Food advertisers, such as Northfield, Ill.-based Kraft Foods Inc. and the Kellogg Co., of Battle Creek, Mich., have pulled out of Channel One in recent years. Those major companies sell cookies, cakes, and breakfast cereals, among other food items.
“Certain advertisers stopped or reduced advertising in schools due to concerns about the obesity issue in schools,” the 2004 Primedia annual report said.
Another advertising challenge facing Channel One is that it has to be pickier than other cable networks because of its K-12 audience, the company says.
“We’ve been very careful on who we accept advertising from because we have the educational community, which sets a higher standard,” Ms. Harris said in an interview this past spring.
Companies also now have more choices on where to advertise, she noted. The Internet attracts advertising, and the number of cable networks has also exploded over the past decade.
“We’re bound by a market that has changed,” Ms. Harris said.
Despite those challenges, results for the first quarter of 2005 look more promising. Advertising revenues for Channel One are up almost 2 percent, driven by ads by military recruiters, wireless telecommunications services, and video-game producers, as well as by spots promoting network television shows.
Ms. Harris says she is busy lining up more sponsors, such as Verizon Inc., which began advertising in April. She also plans to increase “health conscious” advertising, and is now talking to food companies and foundations.
A Balancing Act
Amid this push to shore up advertising, criticism of Channel One has not faded.
“Advertising in schools is a bad thing,” said Gary Boyes, a parent who sued the Salem-Keizer school district in Oregon over Channel One. “There’s no room in school for it.”
His lawsuit, filed in 2003 in state circuit court, maintained that the 38,000-student school system was violating the Oregon Constitution by forcing his son and daughter to watch commercials in school.
Mr. Boyes lost the case, and in early April, a state appellate court upheld the lower court’s ruling. The lawsuit is now slated to go to the state supreme court.
Officials in the district, which subscribed to Channel One in 1990, say the newscast has proved worthwhile.
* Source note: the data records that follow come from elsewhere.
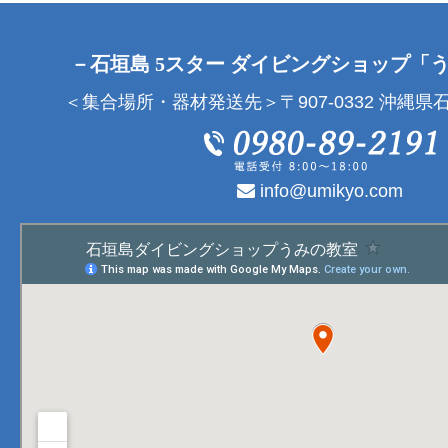
－石垣島 5スター ダイビングショップ「
＜集合場所・器材発送先＞〒907-0332 沖縄県石
info@umikyo.com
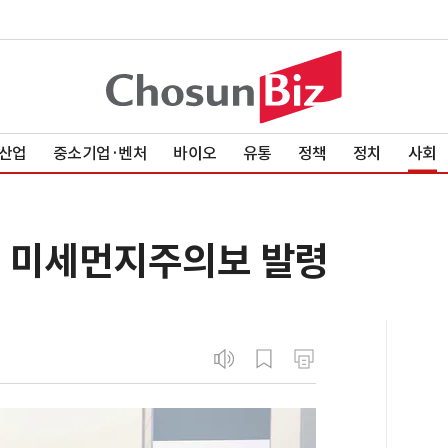
산업
중소기업·벤처
바이오
유통
정책
정치
사회
기준 미세먼지주의보 발령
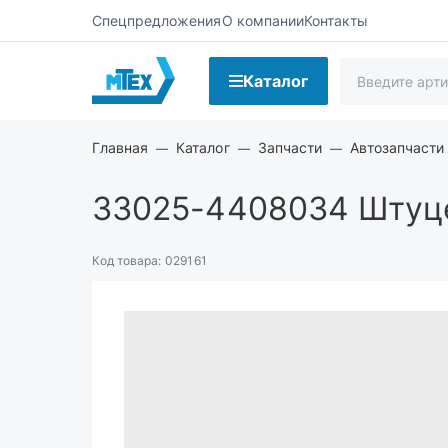
Спецпредложения
О компании
Контакты
Каталог
Главная
Каталог
Запчасти
Автозапчасти
33025-4408034
Штуце
Код товара:
029161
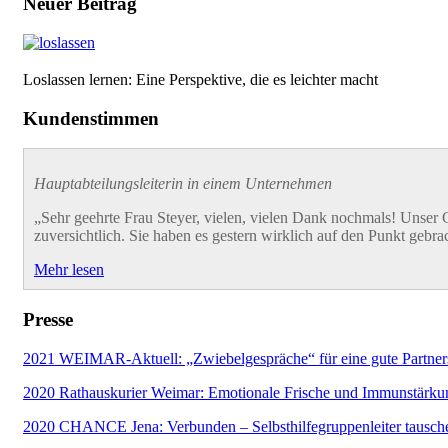
Neuer Beitrag
Loslassen lernen: Eine Perspektive, die es leichter macht
Kundenstimmen
Hauptabteilungsleiterin in einem Unternehmen
„Sehr geehrte Frau Steyer, vielen, vielen Dank nochmals! Unser G
zuversichtlich. Sie haben es gestern wirklich auf den Punkt gebra
Mehr lesen
Presse
2021 WEIMAR-Aktuell: „Zwiebelgespräche“ für eine gute Partner
2020 Rathauskurier Weimar: Emotionale Frische und Immunstärku
2020 CHANCE Jena: Verbunden – Selbsthilfegruppenleiter tausche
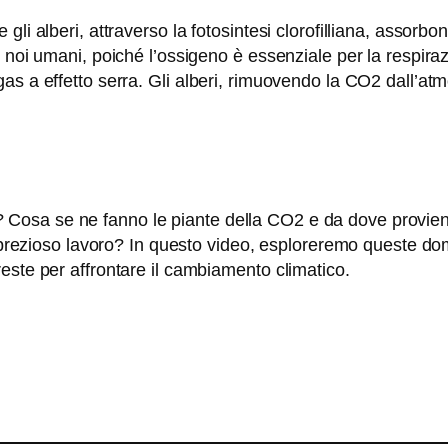
gli alberi, attraverso la fotosintesi clorofilliana, assorb
 noi umani, poiché l’ossigeno è essenziale per la respira
as a effetto serra. Gli alberi, rimuovendo la CO2 dall’at
osa se ne fanno le piante della CO2 e da dove proviene 
o prezioso lavoro? In questo video, esploreremo queste doma
este per affrontare il cambiamento climatico.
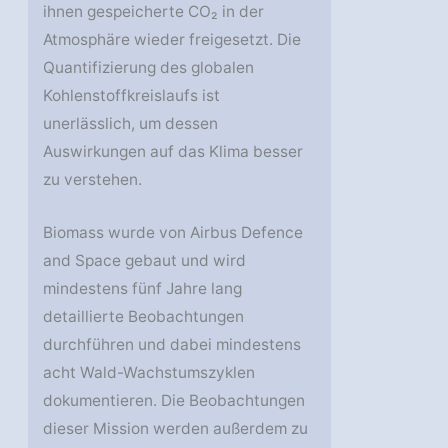
ihnen gespeicherte CO₂ in der
Atmosphäre wieder freigesetzt. Die
Quantifizierung des globalen
Kohlenstoffkreislaufs ist
unerlässlich, um dessen
Auswirkungen auf das Klima besser
zu verstehen.
Biomass wurde von Airbus Defence
and Space gebaut und wird
mindestens fünf Jahre lang
detaillierte Beobachtungen
durchführen und dabei mindestens
acht Wald-Wachstumszyklen
dokumentieren. Die Beobachtungen
dieser Mission werden außerdem zu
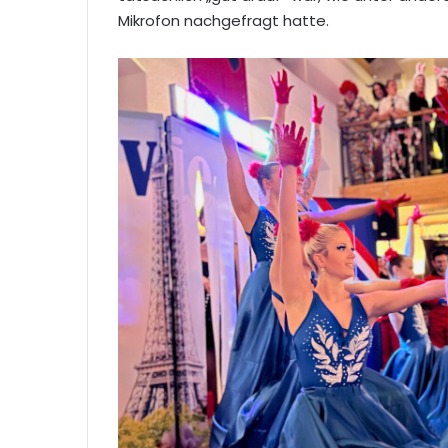
Mikrofon nachgefragt hatte.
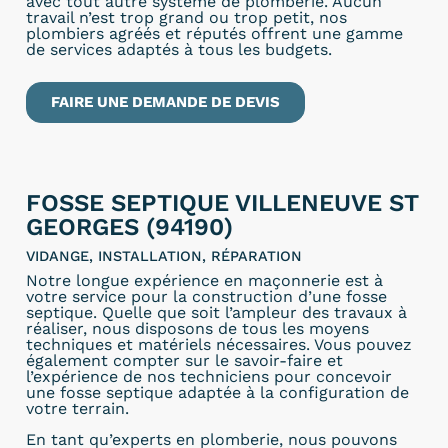
avec tout autre système de plomberie. Aucun
travail n’est trop grand ou trop petit, nos
plombiers agréés et réputés offrent une gamme
de services adaptés à tous les budgets.
FAIRE UNE DEMANDE DE DEVIS
FOSSE SEPTIQUE VILLENEUVE ST
GEORGES (94190)
VIDANGE, INSTALLATION, RÉPARATION
Notre longue expérience en maçonnerie est à
votre service pour la construction d’une fosse
septique. Quelle que soit l’ampleur des travaux à
réaliser, nous disposons de tous les moyens
techniques et matériels nécessaires. Vous pouvez
également compter sur le savoir-faire et
l’expérience de nos techniciens pour concevoir
une fosse septique adaptée à la configuration de
votre terrain.
En tant qu’experts en plomberie, nous pouvons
“School officials must examine the balance between what Channel One brings to their students in terms of academic content, and the school in terms of equipment, compared to the two minutes of advertising that comes with the contract,” Mary Paulson, a spokeswoman for the district, said by e-mail.
Ms. Paulson also said that students can opt out of watching Channel One, and that schools that do air the newscast extend the school day by 12 minutes, so that students are not shortchanged on instructional time.
Still, anti-commercialism activists have kept up their long-standing criticism. Among them is Jim Metrock, the president of Obligation Inc., a local watchdog group in Birmingham, Ala. His Web site contends in a piece titled “Rearranging the Deck Chairs … The End of Channel One News” that the newscast is on its last legs.
Ms. Harris suggests that such groups oppose Channel One because “that’s how these groups get their funding.”
“There will always be a faction that will leverage you for their individual platform,” she said.